The other major expense is business rates. I can’t see how you can stimulate bricks-and-mortar [trade] without lowering the cost base
Ramsbottom resident Cowgill is adamant that property costs need to reduce to revive the high street: “As a healthy retailer, it is difficult to accept sitting next door to [businesses that have been through] company voluntary arrangements. If a landlord still has that tenant 12 months later, the true rent of that location is what they are paying, not what I’m paying.
“The other major expense is business rates. I can’t see how you can stimulate bricks-and-mortar [trade] without lowering the cost base. That burden can’t just be borne by the landlords. The rates are unrealistic and relate to a period when online wasn’t as prevalent. The cost base is out of step.”

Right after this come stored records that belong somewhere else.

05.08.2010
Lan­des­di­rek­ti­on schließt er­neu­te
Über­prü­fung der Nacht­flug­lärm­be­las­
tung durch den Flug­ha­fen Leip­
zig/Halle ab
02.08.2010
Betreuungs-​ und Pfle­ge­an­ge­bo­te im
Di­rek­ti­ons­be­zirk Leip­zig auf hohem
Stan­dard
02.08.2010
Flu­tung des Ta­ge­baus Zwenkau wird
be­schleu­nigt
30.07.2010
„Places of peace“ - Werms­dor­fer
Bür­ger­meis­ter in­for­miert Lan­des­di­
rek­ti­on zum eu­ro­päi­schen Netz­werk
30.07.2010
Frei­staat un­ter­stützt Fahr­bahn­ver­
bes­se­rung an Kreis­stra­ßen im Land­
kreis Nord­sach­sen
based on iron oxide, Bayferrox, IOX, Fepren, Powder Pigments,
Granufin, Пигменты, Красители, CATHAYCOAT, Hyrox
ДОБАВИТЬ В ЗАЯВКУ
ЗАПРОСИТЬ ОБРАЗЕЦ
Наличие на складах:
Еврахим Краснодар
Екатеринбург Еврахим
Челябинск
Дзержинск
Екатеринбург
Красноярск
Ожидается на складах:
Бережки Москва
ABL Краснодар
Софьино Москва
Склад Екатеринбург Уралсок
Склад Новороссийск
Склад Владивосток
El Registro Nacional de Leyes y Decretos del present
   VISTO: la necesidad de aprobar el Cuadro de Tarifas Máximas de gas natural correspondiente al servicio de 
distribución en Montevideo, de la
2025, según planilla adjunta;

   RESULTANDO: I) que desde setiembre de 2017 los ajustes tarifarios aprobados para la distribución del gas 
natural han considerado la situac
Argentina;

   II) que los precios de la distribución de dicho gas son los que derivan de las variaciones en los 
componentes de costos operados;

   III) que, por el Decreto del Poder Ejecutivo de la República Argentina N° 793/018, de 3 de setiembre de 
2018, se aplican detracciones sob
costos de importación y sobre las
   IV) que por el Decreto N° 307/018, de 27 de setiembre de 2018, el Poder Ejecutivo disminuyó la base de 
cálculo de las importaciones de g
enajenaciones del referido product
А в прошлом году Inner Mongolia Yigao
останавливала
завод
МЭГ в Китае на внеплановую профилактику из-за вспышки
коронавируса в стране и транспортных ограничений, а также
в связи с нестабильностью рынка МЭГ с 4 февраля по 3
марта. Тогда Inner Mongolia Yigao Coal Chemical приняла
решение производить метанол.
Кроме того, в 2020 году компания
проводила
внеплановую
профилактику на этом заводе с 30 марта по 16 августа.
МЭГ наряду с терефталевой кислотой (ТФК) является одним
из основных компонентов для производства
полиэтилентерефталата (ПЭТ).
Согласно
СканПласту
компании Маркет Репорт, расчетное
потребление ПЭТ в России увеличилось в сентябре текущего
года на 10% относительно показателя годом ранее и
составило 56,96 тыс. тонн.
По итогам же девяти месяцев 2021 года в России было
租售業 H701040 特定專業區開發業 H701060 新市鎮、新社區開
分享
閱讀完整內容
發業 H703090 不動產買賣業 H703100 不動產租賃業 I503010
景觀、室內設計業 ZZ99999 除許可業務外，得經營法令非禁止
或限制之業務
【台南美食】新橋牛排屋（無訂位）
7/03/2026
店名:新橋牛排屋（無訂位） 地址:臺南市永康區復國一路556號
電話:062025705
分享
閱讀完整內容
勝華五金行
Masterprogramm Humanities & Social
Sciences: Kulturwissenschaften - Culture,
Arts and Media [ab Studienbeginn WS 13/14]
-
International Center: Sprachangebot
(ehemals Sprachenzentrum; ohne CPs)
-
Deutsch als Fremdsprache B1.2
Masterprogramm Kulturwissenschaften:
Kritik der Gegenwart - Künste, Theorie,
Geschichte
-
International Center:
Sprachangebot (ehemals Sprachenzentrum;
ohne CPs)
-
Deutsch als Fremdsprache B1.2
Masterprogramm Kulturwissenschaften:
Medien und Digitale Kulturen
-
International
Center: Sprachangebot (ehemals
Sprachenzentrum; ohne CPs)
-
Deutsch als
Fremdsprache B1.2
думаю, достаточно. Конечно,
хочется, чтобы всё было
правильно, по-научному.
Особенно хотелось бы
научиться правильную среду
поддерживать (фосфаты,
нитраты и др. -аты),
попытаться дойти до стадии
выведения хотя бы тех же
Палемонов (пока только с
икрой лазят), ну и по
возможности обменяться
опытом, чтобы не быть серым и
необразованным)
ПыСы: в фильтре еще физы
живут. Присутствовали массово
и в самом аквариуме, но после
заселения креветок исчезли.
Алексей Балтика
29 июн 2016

When asked if he has any advice for budding retail entrepreneurs in such a difficult climate, he quips, “Don’t bother,” before adding: “If you are going to get into a game like this, you have to be committed and ambitious, otherwise you will flounder. It is so competitive. If we walk down this street, I can show you 20 places where you can buy a similar footwear offering to mine. It’s the same on all high streets.
“You have to be open minded to develop the business. I’m lucky I have great people at JD Sports and they love the company – they feel it is part of them, so I’m fortunate in that respect.”
Despite the turbulent market, Cowgill’s goal is long-term sustainable growth and expansion: “In 10 years I’d like to think JD will be prospering in a multichannel world. I’d like to think we’ve been successful enough to develop Tessuti, Blacks and Footasylum into international concepts [that] are all thriving successfully. I’d like to see us occupying most fertile territories of the world.”